Question

A car after travelling a distance of 110 km develops a problem in the engine and proceeds at $\frac{3}{4}th$ of its former speed and arrives at the destination 60 min late. Had the problem developed 30 km further on, the car would have arrived 12 min sooner.
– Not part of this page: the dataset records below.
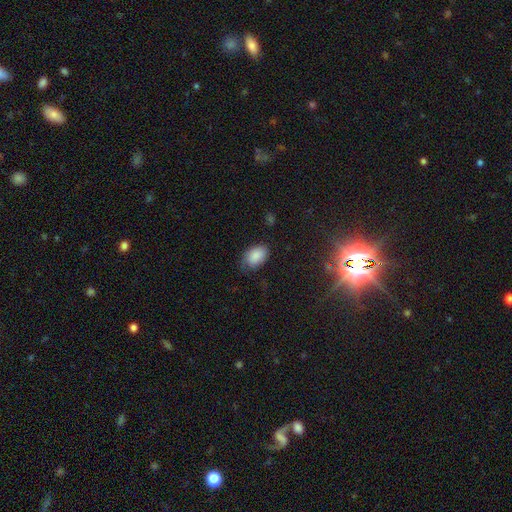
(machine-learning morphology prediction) Smooth or featured? Predicted: smooth (p=0.85). How rounded? Predicted: in between (p=0.88). Merging? Predicted: none (p=0.58).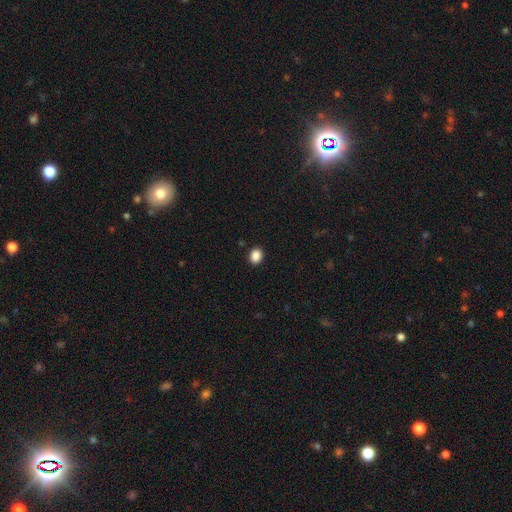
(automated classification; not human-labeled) This is clearly a smooth galaxy (88%). How rounded: possibly round (52%). Merging: clearly none (90%).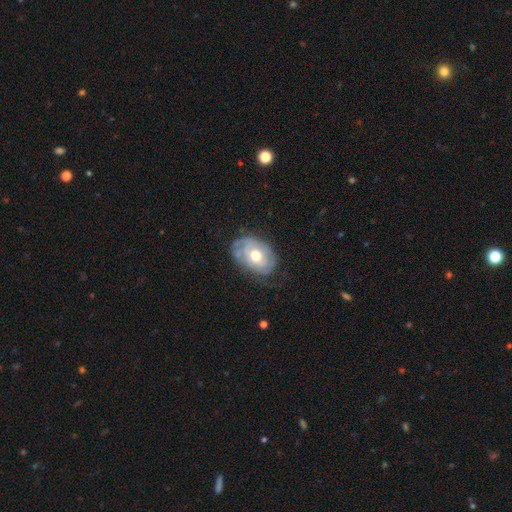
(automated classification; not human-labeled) The model was most divided on "spiral arms": yes: 63%, no: 37%. More confident: edge-on disk — no (94%); bar — no (82%); bulge size — moderate (72%); merging — none (62%); smooth or featured — featured or disk (60%).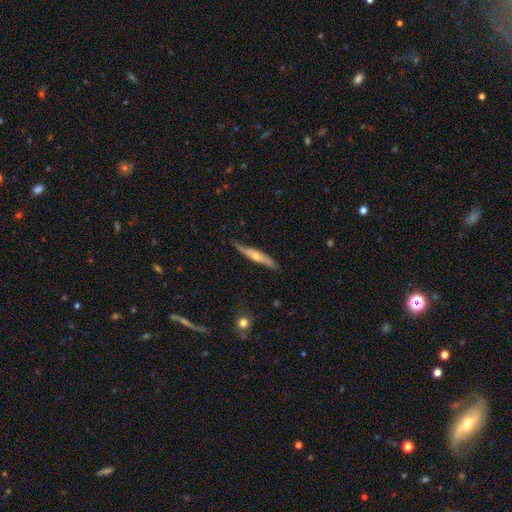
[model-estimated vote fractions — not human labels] Smooth or featured: featured or disk — 61% (smooth — 33%)
Edge-on disk: yes — 90% (no — 10%)
Edge-on bulge: rounded — 81% (none — 14%)
Merging: none — 77% (minor disturbance — 18%)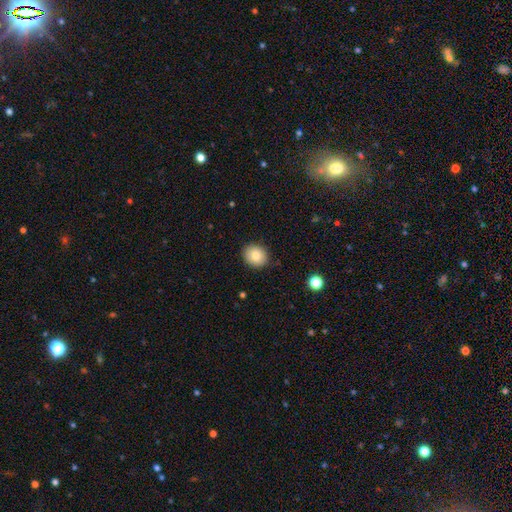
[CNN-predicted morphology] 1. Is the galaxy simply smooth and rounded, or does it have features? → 84% smooth, 9% star or artifact, 7% featured or disk.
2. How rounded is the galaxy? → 63% round, 36% in between, 1% cigar-shaped.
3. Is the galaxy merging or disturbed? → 87% none, 9% minor disturbance, 2% major disturbance, 1% merger.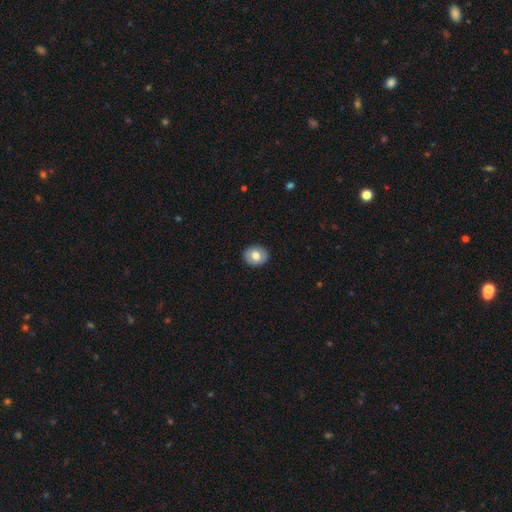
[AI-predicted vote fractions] Smooth or featured? Predicted: smooth (p=0.75). How rounded? Predicted: round (p=0.70). Merging? Predicted: none (p=0.91).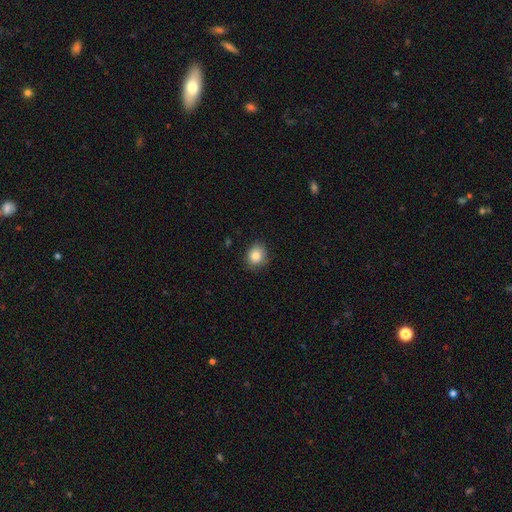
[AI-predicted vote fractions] The model was most divided on "how rounded": round: 72%, in between: 27%, cigar-shaped: 1%. More confident: smooth or featured — smooth (84%); merging — none (82%).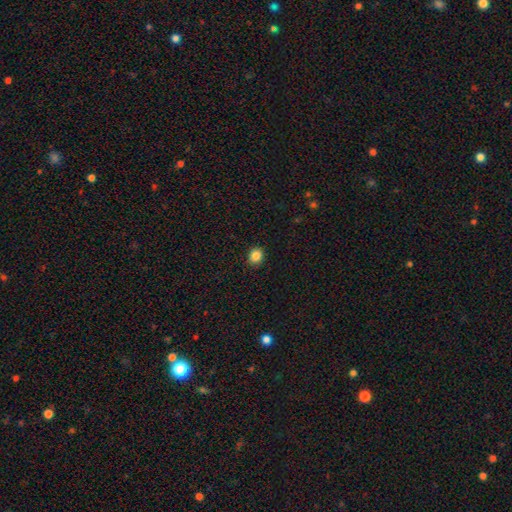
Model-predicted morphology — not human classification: This appears to be a smooth galaxy with no disk features (85%) that is round (66%). Merging: none (91%).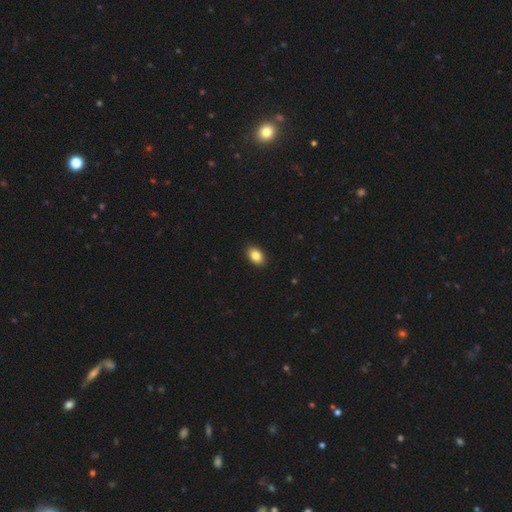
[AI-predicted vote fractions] The model was most divided on "how rounded": in between: 86%, round: 13%, cigar-shaped: 1%. More confident: merging — none (91%); smooth or featured — smooth (86%).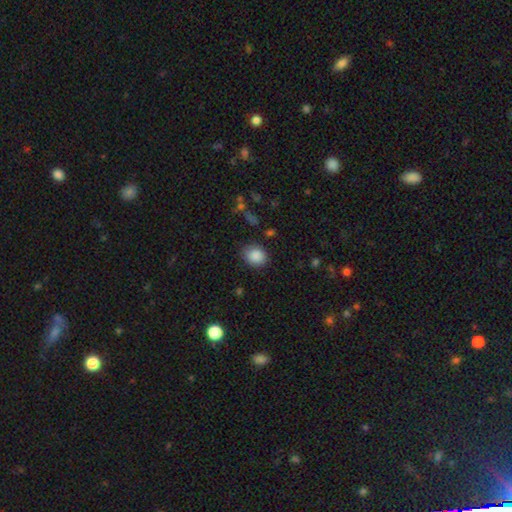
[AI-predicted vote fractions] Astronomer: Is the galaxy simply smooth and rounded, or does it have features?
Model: smooth — 88%.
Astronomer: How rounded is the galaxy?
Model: round — 64%.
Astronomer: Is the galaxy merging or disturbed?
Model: none — 83%.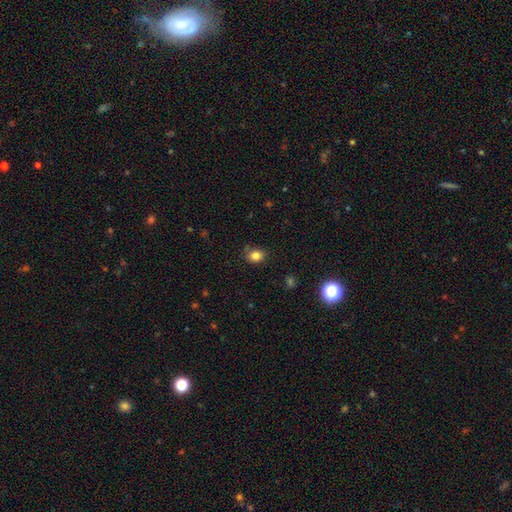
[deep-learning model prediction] smooth_or_featured: smooth (p=0.82) [alt: star or artifact p=0.12]
how_rounded: round (p=0.55) [alt: in between p=0.45]
merging: none (p=0.78) [alt: minor disturbance p=0.15]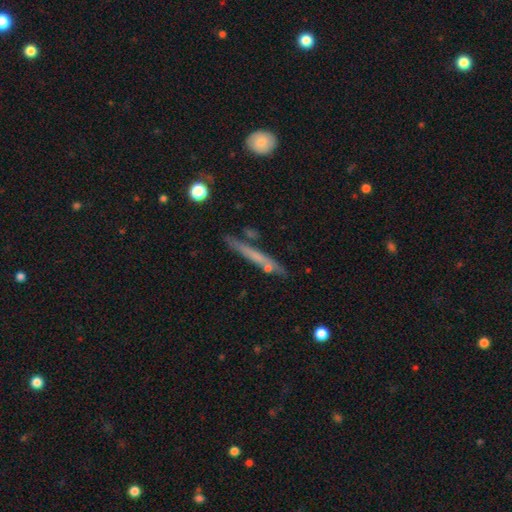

Find the original speed of the car.

• A. 45 km/h
• B. 60 km/h
• C. 50 km/h
• D. None of these

Answer 1

The correct option is C 50 km/h

Consider that 30 km which have different speeds in both cases.
Decrease in speed = $\frac{1}{4}\times Originalspeed$.
So, increase in time to cover this distance = $\frac{1}{3}\times Originaltime$
But this is equal to 12 min.
Hence, time taken to cover this 30 km with usual (original) speed = $3\times 12=36min.$
$\therefore$ Original speed = $\frac{30km}{36min}=50kmph$

Alternate Approach:
Let the speed of car be x kmph.
Let the distance between the point of engine failure and destination be y km
If travelled through original speed, time = $\frac{y}{x}hours$
But since speed is 3/4th of original. So, time = $\frac{4y}{3x}hours.$
According to given conditions: $\frac{4y}{3x}-\frac{y}{x}=1hour......\left(i\right)$
Also, $\frac{4(y-30)}{3x}-\frac{(y-30)}{x}=\frac{48}{60}hours......\left(ii\right)$
Solving both the equations, we get x = 50 kmph.